Three grayscale maps showing the unconstrained abundance distributions of each endmember across the study area, one map per endmember.

Image 11. Unconstrained abundance of the three endmembers.

Since we are dealing with only three mineral groups, we can assign each abundance to an RGB channel to produce a ternary representation of the unconstrained abundances:

Ternary abundance map combining the three endmembers into RGB channels, with a color legend showing how color blends represent relative mineral mixtures.

Image 12. Ternary map of the unconstrained abundance of the three endmembers.

It is important to note that this ternary representation is purely for visualization and does not strictly correspond to the absolute abundance of each endmember.

5. Minimum Wavelength Mapping

Many distinct hyroxyl and carboante minerals can be distinguished based on the subtle difference in the wavelength position of their deepest absorption feature. Using a method called minimum wavelength mapping, we can detect these subtle shifts and potentially refine our classification to include specific members of the carbonate and hydroxyl mineral groups. The first step is to detect the wavelength of the deepest absorption feature across the entire spectral range.

Histogram displaying the distribution of minimum absorption wavelengths across the full spectral range, highlighting multiple peaks for AlOH and CO₃ features.

Image 13. Minimum wavelength position histogram for the whole spectral range.

We observe at least three distinct distributions of \(AlOH\) absorption features and five distributions of \(CO_3\) absorption features. For the \(AlOH\) group, the lowest feature observed at 2195 nm likely corresponds to lithium-rich white mica, such as lepidolite. The other two \(AlOH\) features, around 2210 nm and 2220 nm, likely correspond to \(Al\)-rich white mica, such as muscovite, with minor geochemical differences attributed to variations of geochemistry and temperature of the mineral formation.

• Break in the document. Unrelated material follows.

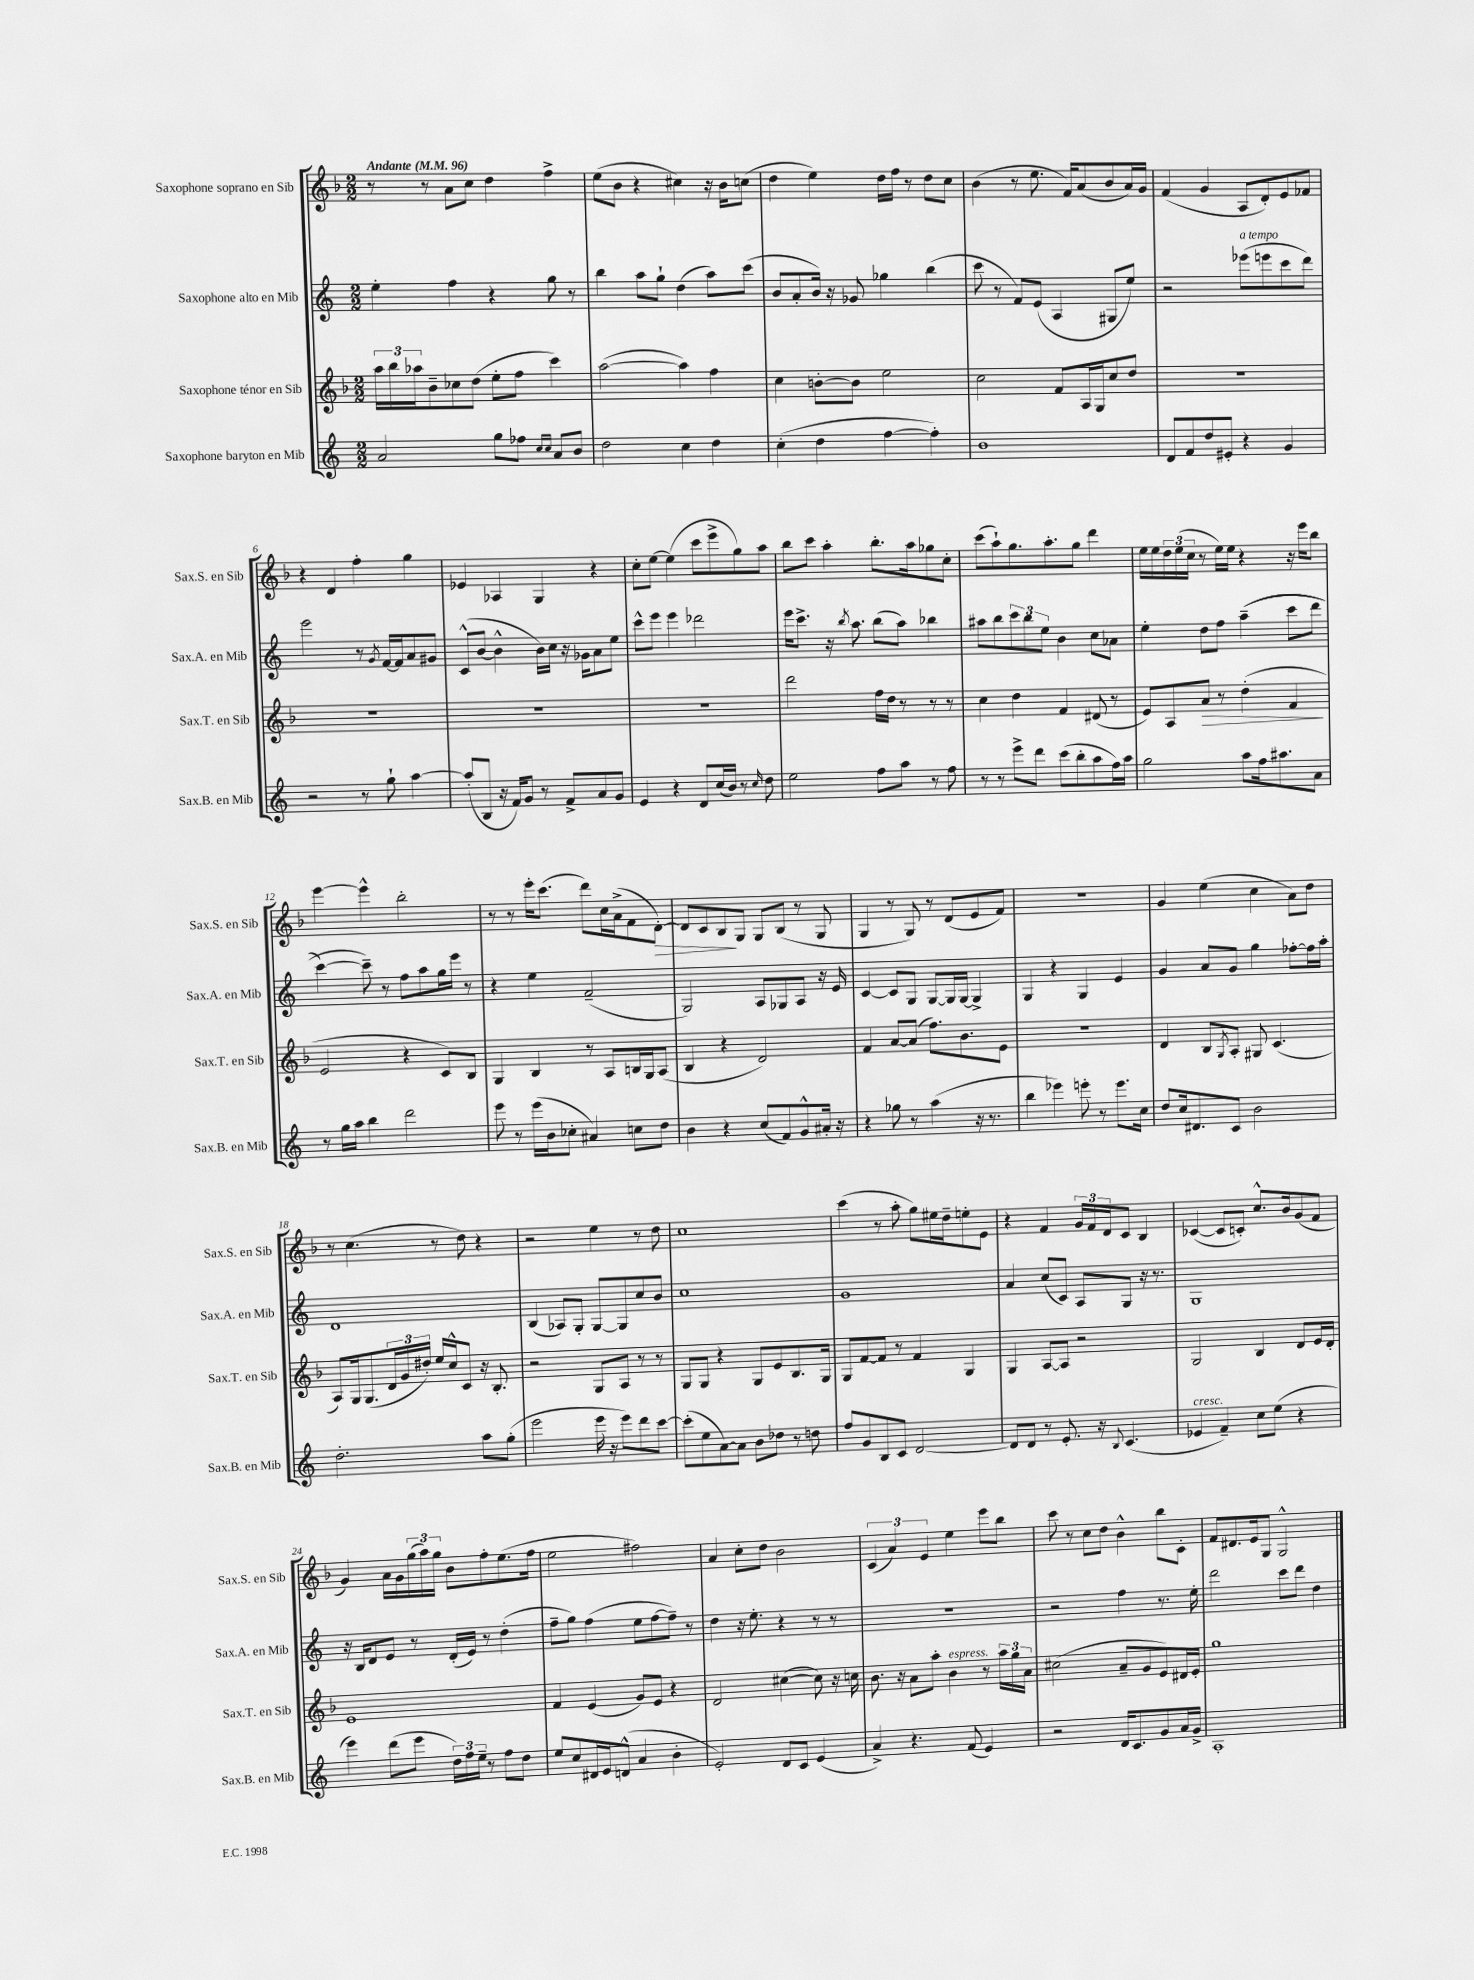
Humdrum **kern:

Spatial map of minimum wavelength positions for AlOH absorption features, color-coded to distinguish at least three hydroxyl-bearing mineral subgroups.

Image 14. Minimum wavelength map of hydroxile features.

For the \(CO_3\) group, there is significant variation in the deepest feature wavelengths. Although identifying specific minerals at this stage is challenging, the observed ranges suggest these features are unlikely to correspond to calcite, the most common carbonate mineral. For instance, features around 2335 nm are commonly associated with siderite, 2320 nm with dolomite, and 2305 nm with magnesite.

Spatial map of minimum wavelength positions for CO₃ absorption features, with color coding representing possible variations in carbonate mineral types.

Image 15. Minimum wavelength map of carbonate features.

It is essential to note that pinpointing specific minerals requires further analysis. While we cannot yet confirm the mineral species, the variations in these wavelength ranges are likely related to mineralogical differences. Therefore, the spatial distribution of these distinct groups remains valid, even when we are still uncertain with the definitive mineral identifications.

6. Further comments

In this post, I demonstrated some typical EDA steps for hyperspectral analysis for geological investigations in an unfamiliar region. These EDA steps serve to familiarize us with the data and provide a solid foundation for further investigation.

Here we see that SWIR hyperspectral data alone can reveal a wealth of information, even without incorporating additional datasets, prior knowledge of the region, or advanced analysis techniques. However, complementary datasets, such as VNIR and LWIR spectral data, could significantly enhance geological and mineralogical interpretation of the region. Additionally, methods beyond infrared spectrometry, such as gamma-ray spectrometry, offer valuable tools for geological mapping.

In practice, prior knowledge of the study area—such as geological maps or models—is often available and can effectively guide the analysis. More importantly, incorporating fieldwork data, even from sparse sampling points, is crucial for validating and refining the results.